Lawyer Matthew Butterick is an artist himself, and he teamed up with litigators Brian Clark and Laura Matson of Lockridge Grindal Nauen P.L.L.P. On behalf of Andersen, McKernan, and Ortiz, he filed the lawsuit against Stability AI (the company behind Stable Diffusion), DeviantArt, and Midjourney.
Karla Ortiz
@kortizart
1/ As I learned more about how the deeply exploitative AI media models practices I realized there was no legal precedent to set this right. Let’s change that.
Read more about our class action lawsuit, including how to contact the firm here:
https://t.co/yvX4YZMfrG
8:14 PM · Jan 14, 2023
4.2K
1.2K
“Stable Diffusion contains unauthorized copies of millions—and possibly billions—of copyrighted images”, Butterick writes in a blog post. “These copies were made without the knowledge or consent of the artists.” He argues that, even if we assume the nominal damages of only $1 per image, this misappropriation would add up to around $5 billion!
In his explanation, Butterick wrongfully notes that Stable Diffusion is a “21st-century collage tool” and his lawsuit has been criticized over this. Stable Diffusion Frivolous writes that the diffusion model doesn’t store images, so it doesn’t collage them. It rather learns data distributions and then generates new work from them.

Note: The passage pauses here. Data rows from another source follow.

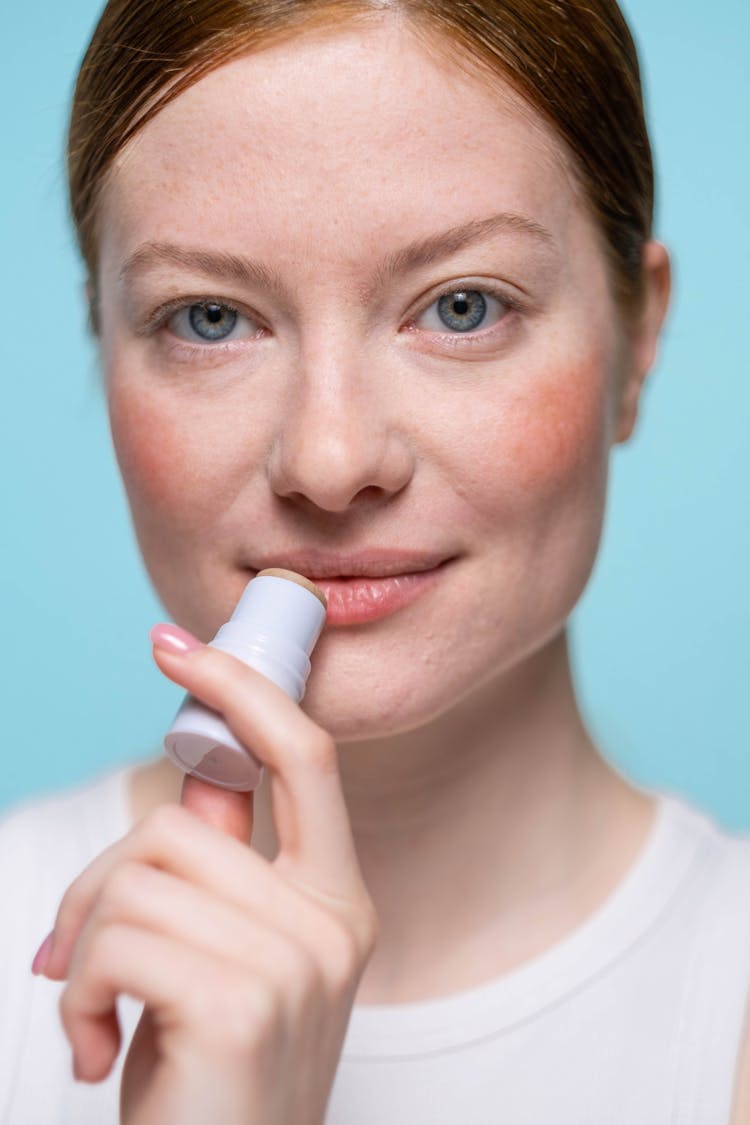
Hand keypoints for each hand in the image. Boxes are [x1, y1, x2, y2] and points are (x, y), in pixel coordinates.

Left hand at [39, 632, 377, 1124]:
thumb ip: (224, 869)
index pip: (305, 758)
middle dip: (99, 882)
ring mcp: (297, 963)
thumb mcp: (227, 964)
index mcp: (337, 903)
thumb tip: (200, 779)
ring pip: (139, 877)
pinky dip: (75, 993)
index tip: (176, 648)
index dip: (243, 690)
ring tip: (91, 1016)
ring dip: (81, 949)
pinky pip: (117, 939)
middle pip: (183, 824)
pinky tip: (93, 1050)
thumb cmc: (211, 1084)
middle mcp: (333, 924)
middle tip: (68, 955)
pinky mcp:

Butterick notes that the resulting images (“collages”) from AI image generators “may or may not outwardly resemble the training images.” While they’re not exactly collages, he might still be onto something here. Although small, there still is a possibility of AI-generated art resembling previously made artwork. With the right prompts and artistic style applied, you might actually generate an image that’s too similar to a work of an artist. It reminds me a bit of the “Infinite monkey theorem,” but it’s not impossible. And what do we do then? Does the original artist hold the copyright, or is it the person who created it using a text-to-image generator?
Scraping millions of images without artists’ consent is, in my opinion, a wrong approach, at least on the moral side. Many artists argue against using their work to train algorithms, but there are also those with arguments that support it. Here’s an interesting thought from an earlier article about AI training:
“If an art student studies all of Picasso’s 10,000 paintings and then creates a new painting that is clearly based on them, we call this the advancement of culture. The same is true if a writer uses a word that was coined by Shakespeare, or if a graffitist is clearly inspired by Shepard Fairey.”
In his article Patterns, Culture, and Theft, Seth Goddin argues that “taking an idea isn’t theft; [it] is an oxymoron.” He argues that this is how culture evolves and that “ideas belong to all of us.” So, we can’t say whether the judges will rely on arguments like this one or the ones stated by the artists who feel robbed of their work and years of learning and perfecting. But it’s definitely a topic to think about and to make it more defined in legal terms as soon as possible.
As a user of Deviantart, I say its about goddamn time. The first time the community learned that the website trained an AI on all of our art was when they announced the AI was ready to use. The put a fig leaf on it just after the users revolted en mass, but all they did was let you put a tag on your images telling the website and external sites not to include this image in future data scraping. As far as I know, all of my own art was probably used to train DreamUp. Suffice to say, tons of artists left the platform over it, as its not like Deviantart's owners are well liked by the community to begin with. But that's a long story for another time.